_PROBLEM TO WORK ON_
Please extract every line of the items from the one containing "### 层次化事件（Hierarchical events）" through the last line, both ends included, and reproduce them unchanged.

Saved entries:
******************************

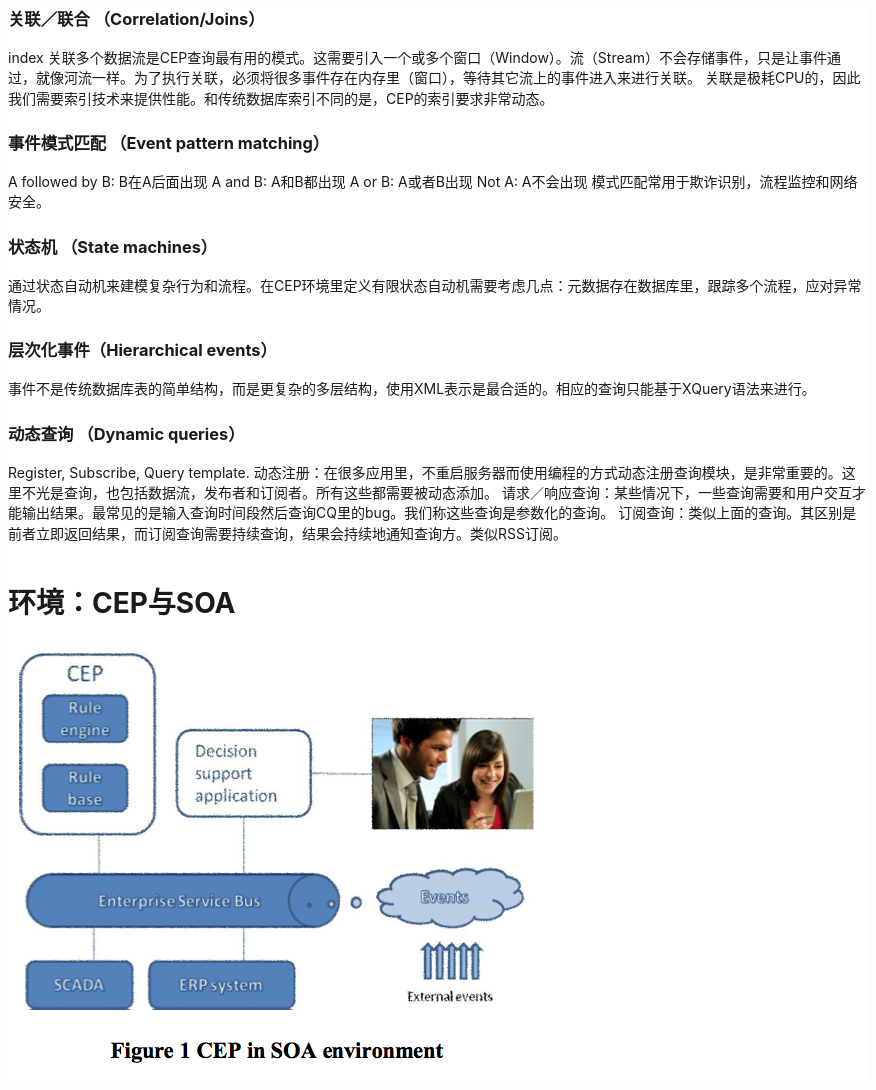 ### 关联／联合 （Correlation/Joins）

index
关联多个数据流是CEP查询最有用的模式。这需要引入一个或多个窗口（Window）。流（Stream）不会存储事件，只是让事件通过，就像河流一样。为了执行关联，必须将很多事件存在内存里（窗口），等待其它流上的事件进入来进行关联。
关联是极耗CPU的，因此我们需要索引技术来提供性能。和传统数据库索引不同的是，CEP的索引要求非常动态。

### 事件模式匹配 （Event pattern matching）

A followed by B: B在A后面出现 A and B: A和B都出现 A or B: A或者B出现 Not
A: A不会出现 模式匹配常用于欺诈识别，流程监控和网络安全。

### 状态机 （State machines）

通过状态自动机来建模复杂行为和流程。在CEP环境里定义有限状态自动机需要考虑几点：元数据存在数据库里，跟踪多个流程，应对异常情况。

### 层次化事件（Hierarchical events）

事件不是传统数据库表的简单结构，而是更复杂的多层结构，使用XML表示是最合适的。相应的查询只能基于XQuery语法来进行。

### 动态查询 （Dynamic queries）

Register, Subscribe, Query template.
动态注册：在很多应用里，不重启服务器而使用编程的方式动态注册查询模块，是非常重要的。这里不光是查询，也包括数据流，发布者和订阅者。所有这些都需要被动态添加。
请求／响应查询：某些情况下，一些查询需要和用户交互才能输出结果。最常见的是输入查询时间段然后查询CQ里的bug。我们称这些查询是参数化的查询。
订阅查询：类似上面的查询。其区别是前者立即返回结果，而订阅查询需要持续查询，结果会持续地通知查询方。类似RSS订阅。

环境：CEP与SOA
==============

![](./images/blog/./626vlE.png)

******************************

_RESULT OF THIS TASK_
### 层次化事件（Hierarchical events）

事件不是传统数据库表的简单结构，而是更复杂的多层结构，使用XML表示是最合适的。相应的查询只能基于XQuery语法来进行。

### 动态查询 （Dynamic queries）

Register, Subscribe, Query template.
动态注册：在很多应用里，不重启服务器而使用编程的方式动态注册查询模块，是非常重要的。这里不光是查询，也包括数据流，发布者和订阅者。所有这些都需要被动态添加。
请求／响应查询：某些情况下，一些查询需要和用户交互才能输出结果。最常见的是输入查询时间段然后查询CQ里的bug。我们称这些查询是参数化的查询。
订阅查询：类似上面的查询。其区别是前者立即返回结果，而订阅查询需要持续查询，结果会持续地通知查询方。类似RSS订阅。

环境：CEP与SOA
==============

![](./images/blog/./626vlE.png)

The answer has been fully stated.